Из города они выезжали в сумерках. Архиепископа бил озноб от безотчетного, неосознанного волнения: быть может, скоро неведомое откроет пред ним завесу. На диком острове и в хижине на речном берегу он исступленно добивался ответа, сотрясал, как сказала женщина, Небеса; но они отвергли его, отбросили прочь — Небеса упорно хранили разгадку от мудрых и сильных, открывая ее самым слабым и малым. Дети с восторгом приемлют земную юдоль, не зная, что люди — изгнанники, и лишь горечь прозрения отрезвляет их. Может быть, в поисках сущего он стремился вернуть себе детскую радость и благоговенье перед низменной плотью, восторг перед чудом презренного мира? И тогда, за пределами жизни и смерти, плоть и жар ее темных страстей, пусть даже вечных и неизбывных, были не адом, а только чистилищем, наукою для влюбленных? «Я никогда не любила тебя!» — сказала женщина, и сказала правду, ибо мало было ей юности и даже всей жизни, чтоб научиться любить — и возлюбить не минутное торжество обладания в суетном беге времен, а самого человека, достойного поклоненья в немеркнущем свете вечности. Сколь ужасную участь избрали любовники, когда, не ведая, что творят, обещали: «Во веки веков!» Но клятвы их нерушимы — «иначе хаос падет на мир».

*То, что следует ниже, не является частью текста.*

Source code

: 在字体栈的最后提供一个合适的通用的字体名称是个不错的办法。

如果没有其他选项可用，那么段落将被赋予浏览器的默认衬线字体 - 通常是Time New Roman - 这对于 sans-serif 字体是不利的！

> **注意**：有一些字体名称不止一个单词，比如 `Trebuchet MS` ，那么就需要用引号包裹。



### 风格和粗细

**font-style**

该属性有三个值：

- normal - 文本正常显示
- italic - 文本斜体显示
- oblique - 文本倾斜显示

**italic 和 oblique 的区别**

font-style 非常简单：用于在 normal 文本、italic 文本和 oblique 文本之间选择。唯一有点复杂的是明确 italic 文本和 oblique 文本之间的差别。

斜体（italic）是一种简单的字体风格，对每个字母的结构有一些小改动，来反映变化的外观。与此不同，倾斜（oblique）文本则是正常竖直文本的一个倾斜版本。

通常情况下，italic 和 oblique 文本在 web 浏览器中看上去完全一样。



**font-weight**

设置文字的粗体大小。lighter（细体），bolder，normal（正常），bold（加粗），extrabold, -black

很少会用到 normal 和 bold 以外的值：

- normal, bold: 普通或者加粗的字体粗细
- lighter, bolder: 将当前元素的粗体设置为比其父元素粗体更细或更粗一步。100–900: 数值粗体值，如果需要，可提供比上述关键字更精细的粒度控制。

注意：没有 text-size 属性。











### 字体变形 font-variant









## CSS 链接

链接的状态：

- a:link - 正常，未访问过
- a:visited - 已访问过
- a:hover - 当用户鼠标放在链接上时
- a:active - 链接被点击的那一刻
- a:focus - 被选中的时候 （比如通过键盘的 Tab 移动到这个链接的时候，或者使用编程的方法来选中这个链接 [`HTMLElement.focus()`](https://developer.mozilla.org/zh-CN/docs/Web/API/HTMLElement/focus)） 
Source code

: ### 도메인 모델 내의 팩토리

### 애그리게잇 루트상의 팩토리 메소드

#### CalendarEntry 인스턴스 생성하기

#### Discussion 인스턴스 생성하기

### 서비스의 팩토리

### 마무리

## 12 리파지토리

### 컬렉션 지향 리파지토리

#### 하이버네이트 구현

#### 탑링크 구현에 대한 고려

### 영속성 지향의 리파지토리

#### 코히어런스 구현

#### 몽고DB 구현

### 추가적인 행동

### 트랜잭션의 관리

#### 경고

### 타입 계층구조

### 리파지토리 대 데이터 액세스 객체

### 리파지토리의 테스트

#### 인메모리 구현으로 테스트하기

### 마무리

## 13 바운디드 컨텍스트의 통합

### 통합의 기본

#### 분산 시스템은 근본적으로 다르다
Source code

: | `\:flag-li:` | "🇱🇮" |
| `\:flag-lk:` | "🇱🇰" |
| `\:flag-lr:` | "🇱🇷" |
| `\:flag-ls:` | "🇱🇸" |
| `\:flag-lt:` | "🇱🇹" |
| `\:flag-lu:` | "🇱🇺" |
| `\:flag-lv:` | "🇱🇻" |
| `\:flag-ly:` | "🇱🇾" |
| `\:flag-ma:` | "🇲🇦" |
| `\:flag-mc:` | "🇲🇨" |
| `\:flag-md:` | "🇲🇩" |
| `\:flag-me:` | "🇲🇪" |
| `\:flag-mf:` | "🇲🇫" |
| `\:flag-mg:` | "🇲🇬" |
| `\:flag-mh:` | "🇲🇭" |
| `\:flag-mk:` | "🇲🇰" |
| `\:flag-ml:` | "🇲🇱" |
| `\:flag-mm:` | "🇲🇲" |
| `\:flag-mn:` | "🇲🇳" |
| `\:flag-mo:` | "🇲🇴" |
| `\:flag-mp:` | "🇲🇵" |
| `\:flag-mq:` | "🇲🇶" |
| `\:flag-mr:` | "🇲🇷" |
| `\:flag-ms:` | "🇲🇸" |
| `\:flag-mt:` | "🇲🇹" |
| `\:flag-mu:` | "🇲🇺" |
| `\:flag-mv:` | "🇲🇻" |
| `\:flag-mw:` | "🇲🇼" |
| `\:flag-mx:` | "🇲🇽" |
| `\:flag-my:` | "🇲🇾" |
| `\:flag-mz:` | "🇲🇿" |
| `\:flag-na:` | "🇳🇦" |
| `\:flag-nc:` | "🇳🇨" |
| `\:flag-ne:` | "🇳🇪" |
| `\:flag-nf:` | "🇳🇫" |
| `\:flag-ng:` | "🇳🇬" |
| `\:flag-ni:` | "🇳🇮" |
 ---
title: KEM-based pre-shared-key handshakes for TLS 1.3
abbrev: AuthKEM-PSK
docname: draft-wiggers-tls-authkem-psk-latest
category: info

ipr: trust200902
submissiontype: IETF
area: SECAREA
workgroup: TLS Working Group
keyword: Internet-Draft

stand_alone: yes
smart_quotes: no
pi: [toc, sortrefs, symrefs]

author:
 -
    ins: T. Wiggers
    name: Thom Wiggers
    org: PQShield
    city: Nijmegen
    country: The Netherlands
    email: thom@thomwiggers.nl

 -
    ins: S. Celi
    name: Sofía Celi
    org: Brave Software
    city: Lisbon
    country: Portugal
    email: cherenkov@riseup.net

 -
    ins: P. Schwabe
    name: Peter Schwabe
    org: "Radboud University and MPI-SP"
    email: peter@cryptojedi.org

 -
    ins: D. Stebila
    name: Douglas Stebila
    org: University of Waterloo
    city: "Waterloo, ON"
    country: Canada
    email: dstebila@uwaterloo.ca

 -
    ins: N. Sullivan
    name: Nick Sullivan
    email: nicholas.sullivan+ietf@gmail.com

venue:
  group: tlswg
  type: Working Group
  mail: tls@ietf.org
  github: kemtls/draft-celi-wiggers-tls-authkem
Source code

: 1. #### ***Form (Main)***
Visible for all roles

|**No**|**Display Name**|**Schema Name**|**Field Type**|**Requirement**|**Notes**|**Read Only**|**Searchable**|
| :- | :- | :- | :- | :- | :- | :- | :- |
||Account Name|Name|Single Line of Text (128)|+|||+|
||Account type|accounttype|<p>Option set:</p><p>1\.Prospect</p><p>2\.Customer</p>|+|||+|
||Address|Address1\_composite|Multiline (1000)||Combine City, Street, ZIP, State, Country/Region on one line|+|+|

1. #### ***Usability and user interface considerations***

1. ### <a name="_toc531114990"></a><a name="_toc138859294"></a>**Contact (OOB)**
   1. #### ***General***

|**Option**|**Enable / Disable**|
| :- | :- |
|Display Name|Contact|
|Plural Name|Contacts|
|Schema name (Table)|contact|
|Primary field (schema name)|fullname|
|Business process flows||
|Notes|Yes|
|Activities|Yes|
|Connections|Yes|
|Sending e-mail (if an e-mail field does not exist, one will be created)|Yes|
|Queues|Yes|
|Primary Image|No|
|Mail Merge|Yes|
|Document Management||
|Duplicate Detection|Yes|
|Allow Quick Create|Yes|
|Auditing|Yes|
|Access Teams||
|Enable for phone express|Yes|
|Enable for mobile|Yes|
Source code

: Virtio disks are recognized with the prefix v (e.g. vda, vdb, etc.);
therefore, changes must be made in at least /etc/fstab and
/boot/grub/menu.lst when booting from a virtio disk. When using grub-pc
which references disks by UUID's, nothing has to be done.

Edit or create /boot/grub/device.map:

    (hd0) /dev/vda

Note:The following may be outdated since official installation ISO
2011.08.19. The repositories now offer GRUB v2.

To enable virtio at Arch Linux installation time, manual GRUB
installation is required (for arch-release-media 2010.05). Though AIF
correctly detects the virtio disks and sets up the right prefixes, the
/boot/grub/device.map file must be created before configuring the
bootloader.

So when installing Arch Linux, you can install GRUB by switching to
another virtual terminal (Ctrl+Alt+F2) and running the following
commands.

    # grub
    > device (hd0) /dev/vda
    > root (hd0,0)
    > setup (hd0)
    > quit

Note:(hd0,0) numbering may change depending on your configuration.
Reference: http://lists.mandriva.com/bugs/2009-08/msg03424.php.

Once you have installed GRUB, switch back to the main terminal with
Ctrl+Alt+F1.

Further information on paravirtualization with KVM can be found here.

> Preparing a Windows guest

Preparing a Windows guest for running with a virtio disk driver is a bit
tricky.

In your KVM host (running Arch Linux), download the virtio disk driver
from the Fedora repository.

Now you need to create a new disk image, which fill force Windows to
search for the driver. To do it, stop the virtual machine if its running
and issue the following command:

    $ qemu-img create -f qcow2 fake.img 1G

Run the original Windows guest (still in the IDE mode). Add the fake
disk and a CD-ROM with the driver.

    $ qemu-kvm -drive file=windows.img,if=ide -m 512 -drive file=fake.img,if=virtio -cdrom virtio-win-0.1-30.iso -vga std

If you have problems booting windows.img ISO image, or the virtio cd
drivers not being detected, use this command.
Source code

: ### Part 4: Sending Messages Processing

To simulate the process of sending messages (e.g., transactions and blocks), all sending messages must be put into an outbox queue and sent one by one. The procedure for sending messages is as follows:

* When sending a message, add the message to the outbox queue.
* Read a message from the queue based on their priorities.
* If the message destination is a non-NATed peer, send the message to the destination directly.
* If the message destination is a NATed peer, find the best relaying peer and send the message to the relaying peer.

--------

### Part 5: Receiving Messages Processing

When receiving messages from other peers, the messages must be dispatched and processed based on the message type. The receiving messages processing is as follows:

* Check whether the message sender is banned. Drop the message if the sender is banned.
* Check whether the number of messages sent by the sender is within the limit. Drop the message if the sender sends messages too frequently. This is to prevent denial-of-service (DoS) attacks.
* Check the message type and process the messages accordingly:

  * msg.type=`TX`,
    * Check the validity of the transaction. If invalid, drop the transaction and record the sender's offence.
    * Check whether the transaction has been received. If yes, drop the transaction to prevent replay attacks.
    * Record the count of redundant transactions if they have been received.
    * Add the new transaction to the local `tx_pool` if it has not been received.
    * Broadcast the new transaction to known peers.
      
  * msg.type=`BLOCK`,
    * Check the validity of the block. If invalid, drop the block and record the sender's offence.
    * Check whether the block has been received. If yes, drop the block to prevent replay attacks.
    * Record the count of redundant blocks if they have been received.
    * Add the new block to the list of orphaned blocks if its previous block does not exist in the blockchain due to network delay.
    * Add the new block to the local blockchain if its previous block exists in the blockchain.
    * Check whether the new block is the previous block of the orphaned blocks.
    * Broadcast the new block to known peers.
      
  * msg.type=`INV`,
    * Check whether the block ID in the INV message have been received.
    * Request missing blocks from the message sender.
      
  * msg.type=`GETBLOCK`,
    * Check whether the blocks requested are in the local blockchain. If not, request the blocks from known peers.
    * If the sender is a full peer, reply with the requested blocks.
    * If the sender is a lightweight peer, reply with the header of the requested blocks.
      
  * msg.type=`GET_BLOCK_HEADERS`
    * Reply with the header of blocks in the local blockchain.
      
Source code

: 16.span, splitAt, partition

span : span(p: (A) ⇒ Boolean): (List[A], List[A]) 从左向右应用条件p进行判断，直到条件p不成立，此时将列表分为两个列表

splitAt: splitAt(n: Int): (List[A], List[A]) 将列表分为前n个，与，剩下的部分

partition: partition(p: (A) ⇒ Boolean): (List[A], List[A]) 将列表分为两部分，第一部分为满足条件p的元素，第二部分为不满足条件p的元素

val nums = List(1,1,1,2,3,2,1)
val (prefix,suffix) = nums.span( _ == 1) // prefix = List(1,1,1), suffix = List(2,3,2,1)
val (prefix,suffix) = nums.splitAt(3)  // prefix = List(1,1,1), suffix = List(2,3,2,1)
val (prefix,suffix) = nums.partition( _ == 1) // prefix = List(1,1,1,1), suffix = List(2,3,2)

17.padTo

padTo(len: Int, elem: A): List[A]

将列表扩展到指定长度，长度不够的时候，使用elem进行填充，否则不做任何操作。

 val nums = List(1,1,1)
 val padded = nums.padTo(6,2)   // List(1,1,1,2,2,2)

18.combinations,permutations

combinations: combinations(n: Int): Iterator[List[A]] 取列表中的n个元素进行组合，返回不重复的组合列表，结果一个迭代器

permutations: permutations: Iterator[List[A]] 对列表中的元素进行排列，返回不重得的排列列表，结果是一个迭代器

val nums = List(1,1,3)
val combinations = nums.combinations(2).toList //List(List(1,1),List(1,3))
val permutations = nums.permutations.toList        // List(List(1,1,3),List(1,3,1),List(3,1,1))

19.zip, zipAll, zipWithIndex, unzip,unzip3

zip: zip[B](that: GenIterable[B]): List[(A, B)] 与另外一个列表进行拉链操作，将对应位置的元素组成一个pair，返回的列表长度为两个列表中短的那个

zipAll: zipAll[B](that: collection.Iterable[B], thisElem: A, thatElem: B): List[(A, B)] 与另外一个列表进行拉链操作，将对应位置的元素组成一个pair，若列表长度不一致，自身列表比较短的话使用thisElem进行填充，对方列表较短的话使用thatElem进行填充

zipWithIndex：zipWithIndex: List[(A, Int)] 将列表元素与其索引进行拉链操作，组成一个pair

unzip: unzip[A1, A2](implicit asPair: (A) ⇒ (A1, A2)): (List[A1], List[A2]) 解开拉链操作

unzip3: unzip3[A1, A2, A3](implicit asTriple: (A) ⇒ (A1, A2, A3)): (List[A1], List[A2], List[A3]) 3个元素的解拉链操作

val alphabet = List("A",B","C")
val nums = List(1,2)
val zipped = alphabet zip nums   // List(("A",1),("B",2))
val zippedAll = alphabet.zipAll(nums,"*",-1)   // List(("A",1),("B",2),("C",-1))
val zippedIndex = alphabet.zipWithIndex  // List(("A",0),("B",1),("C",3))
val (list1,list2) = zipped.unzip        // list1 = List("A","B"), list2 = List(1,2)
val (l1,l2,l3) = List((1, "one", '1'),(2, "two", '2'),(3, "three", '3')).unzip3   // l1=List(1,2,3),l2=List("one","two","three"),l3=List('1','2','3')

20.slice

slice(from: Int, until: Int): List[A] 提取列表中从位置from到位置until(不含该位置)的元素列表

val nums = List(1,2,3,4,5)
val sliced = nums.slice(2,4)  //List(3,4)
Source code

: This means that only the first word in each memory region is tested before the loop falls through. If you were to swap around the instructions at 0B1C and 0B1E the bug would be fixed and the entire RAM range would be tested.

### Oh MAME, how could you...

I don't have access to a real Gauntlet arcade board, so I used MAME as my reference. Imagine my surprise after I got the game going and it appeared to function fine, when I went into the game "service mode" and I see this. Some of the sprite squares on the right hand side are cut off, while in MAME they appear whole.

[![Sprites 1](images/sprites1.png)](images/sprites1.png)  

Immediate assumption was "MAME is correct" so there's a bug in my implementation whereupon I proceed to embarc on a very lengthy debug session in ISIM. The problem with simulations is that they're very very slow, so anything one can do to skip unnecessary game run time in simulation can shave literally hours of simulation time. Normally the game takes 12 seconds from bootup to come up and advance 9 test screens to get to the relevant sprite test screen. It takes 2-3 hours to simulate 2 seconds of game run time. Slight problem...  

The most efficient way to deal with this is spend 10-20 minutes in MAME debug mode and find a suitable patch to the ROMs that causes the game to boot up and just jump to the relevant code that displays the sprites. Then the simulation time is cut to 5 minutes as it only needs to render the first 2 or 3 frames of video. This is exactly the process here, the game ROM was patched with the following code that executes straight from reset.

Предаваясь раздумьям, архиепископ мчался в карете вдоль реки — великой реки откровений. Ночь выдалась светлая, лунная, но вокруг не было ни единой живой души. Наконец они добрались до места.
Гаспар перенес господина сквозь лесные завалы, и они спустились вниз по уступам, к площадке, откуда пещеру было видно как на ладони, их же надежно скрывала тень от скалы. Вход в пещеру зиял в обрывистом склоне, и ступени каменных плит вели от входа к самой воде.
Не успели они устроиться поудобней, как воздух взорвался хлопаньем крыльев — и черные тени летучих мышей заслонили сиянье луны. Тут же, как по сигналу, словно пробили часы, из пещеры возникла отшельница в рубище и мешке, прикрывавшем лицо. Она распростерлась на каменных плитах, и такие стенанья разорвали ночное безмолвие, что казалось, то плачет в тоске совесть мира. Луна взбиралась по небосводу, и ночной холод пронизывал до костей, а женщина все молилась, вздыхая и причитая, заломив руки в безумной мольбе, словно древняя жертва богов, прикованная к скале. Но вот тишина снизошла на нее — и нечто большее, чем тишина: словно чья-то десница вздела ее за волосы, поставила на колени, подняла на ноги; руки ее распахнулись, как для объятий, прикрытое тряпкой лицо запрокинулось к небу в порыве блаженства — и трепет прошел в тишине. Это длилось мгновение. Женщина рухнула на колени, прижала ладони к лицу, дрожа и качаясь; затем стремительно встала и исчезла во мраке пещеры.